NBA: Is David Stern’s vision of an (Inter)National Basketball Association in the cards?


NBA Commissioner David Stern has been down the road of international expansion before.

So it wasn’t a complete blast from left field when he told ESPN Radio’s “SVP and Russillo Show” on Thursday that he sees an NBA that includes teams in Europe within two decades. (Click here for the full audio, but be warned … it plays automatically).

In short, Stern said:

“I think so. I think multiple NBA international teams. Twenty years from now? For sure. In Europe. No place else. In other places I think you’ll see the NBA name on leagues and other places with marketing and basketball support, but not part of the NBA as we now know it.”

That makes sense. It’s one thing to put a European division in place of four to six teams. It’s only about 90 minutes longer to fly from New York to London than it is to fly from New York to Los Angeles, so if a team were to have to go on a European road trip for several games, it could make sense within the framework of an NBA schedule.

Of course, many of the doomsayers who detest the idea of the NBA expanding beyond the North American footprint immediately point to a situation where a team would “have a game in L.A. one night and in London the next.”

Seriously, folks—teams aren’t asked now to play in the Pacific Time Zone one night and the Eastern Time Zone the next. So why in the world would the NBA schedule makers put together a slate of games that had a team in Sacramento on Monday night and in Berlin on Tuesday?

The fact is that flights to Europe aren’t prohibitively long, provided it’s for more than just a single game. Add to that the potential for technological advances that could make travel even faster in the future and you have a scenario that is, at least logistically speaking, viable.

Then again, anyone who watched “The Jetsons” 30 or so years ago is still dealing with the sad reality of not yet being able to own a flying car, so many those technological advances won’t come so quickly after all.

That’s not to say there aren’t questions aplenty to answer before considering taking the logo across the pond.

There are several markets in North America that are still struggling to establish themselves. Charlotte, N.C., is on its second attempt to grow an audience both in the arena and on local television. Vancouver, British Columbia, didn’t make it a decade before the Grizzlies had to abandon ship for Memphis, Tenn.

The Toronto Raptors have trouble drawing American talent in free agency, despite the fact that Toronto is a very modern, very large city where English is spoken everywhere.

Throw in the problems that European soccer leagues are continuing to have with racism, both in the stands and on the pitch itself, and there is even more potential for problems with a move to the Old World.

Then there’s the issue of the European economy. If the U.S. recently found itself on the precipice of a so-called “fiscal cliff” recently, then the old continent has been in the throes of a fiscal abyss for most of the last decade.

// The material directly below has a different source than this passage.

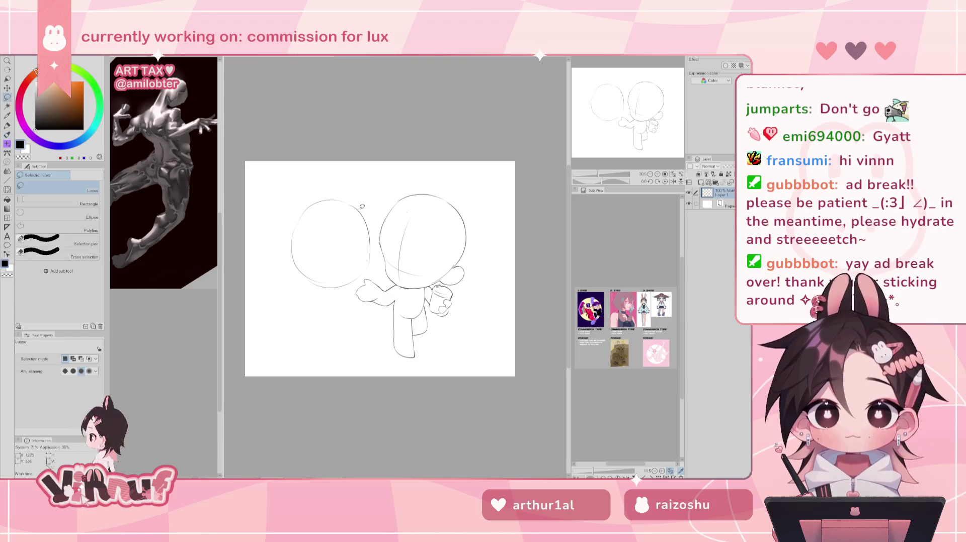
left_click_drag(269, 254, 365, 278)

Stern had a plan in place to expand to London already, according to the Boston Globe, before the international economy nosedived.

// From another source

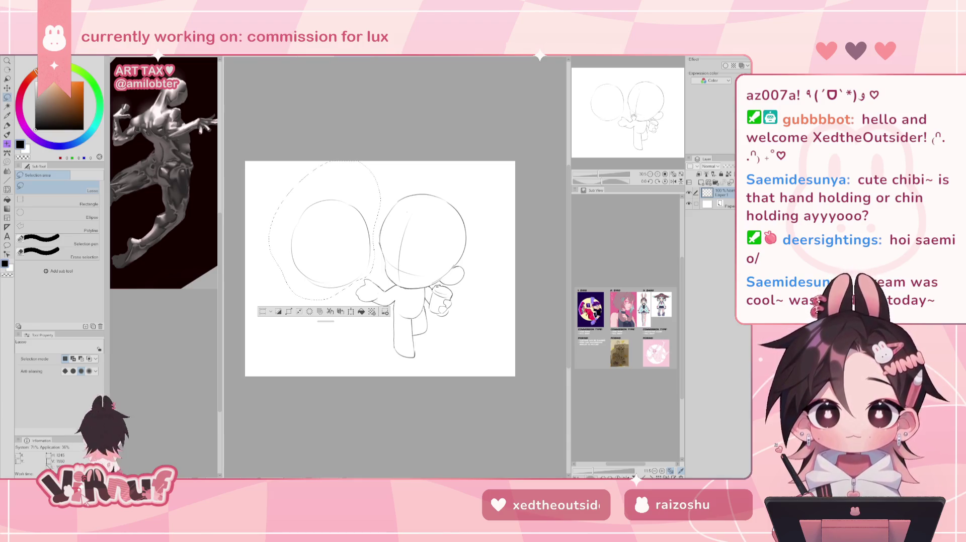
Move the second head circle slightly up and left, then deselect it.
left_click_drag(636, 117, 638, 119)
key("k")
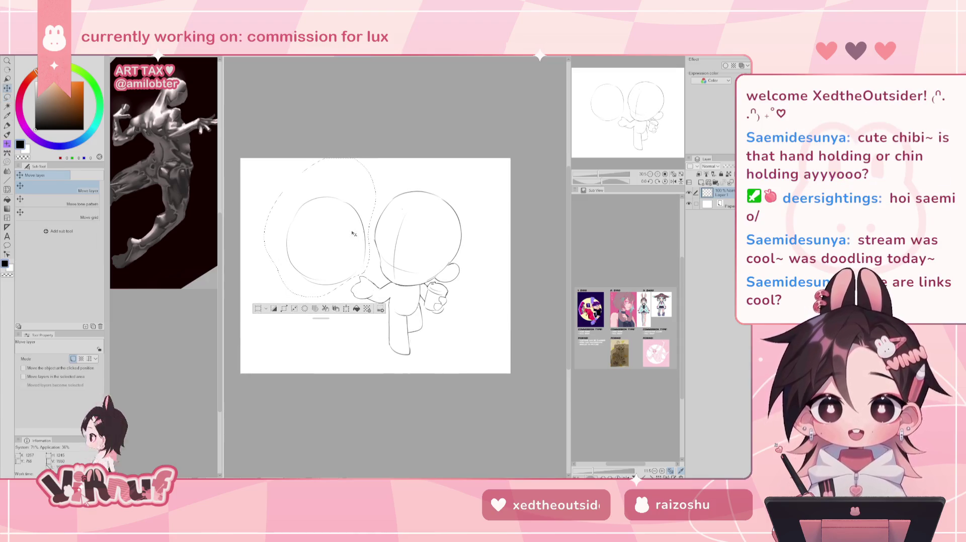
left_click_drag(356, 245, 353, 234)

The other problem is the lack of NBA-type arenas in Europe. According to Stern, there are only two facilities—the O2 Arena in London and O2 World in Berlin—that could house an NBA team. But many of the venues that currently house Euroleague teams aren’t up to NBA standards.

It’s not as if this is something that is happening tomorrow or even next week. Incoming commissioner Adam Silver has a lot of priorities to deal with before broaching the subject of European expansion.

But at some point, the idea could be viable.

Maybe we could all pile into our flying cars to go to the games.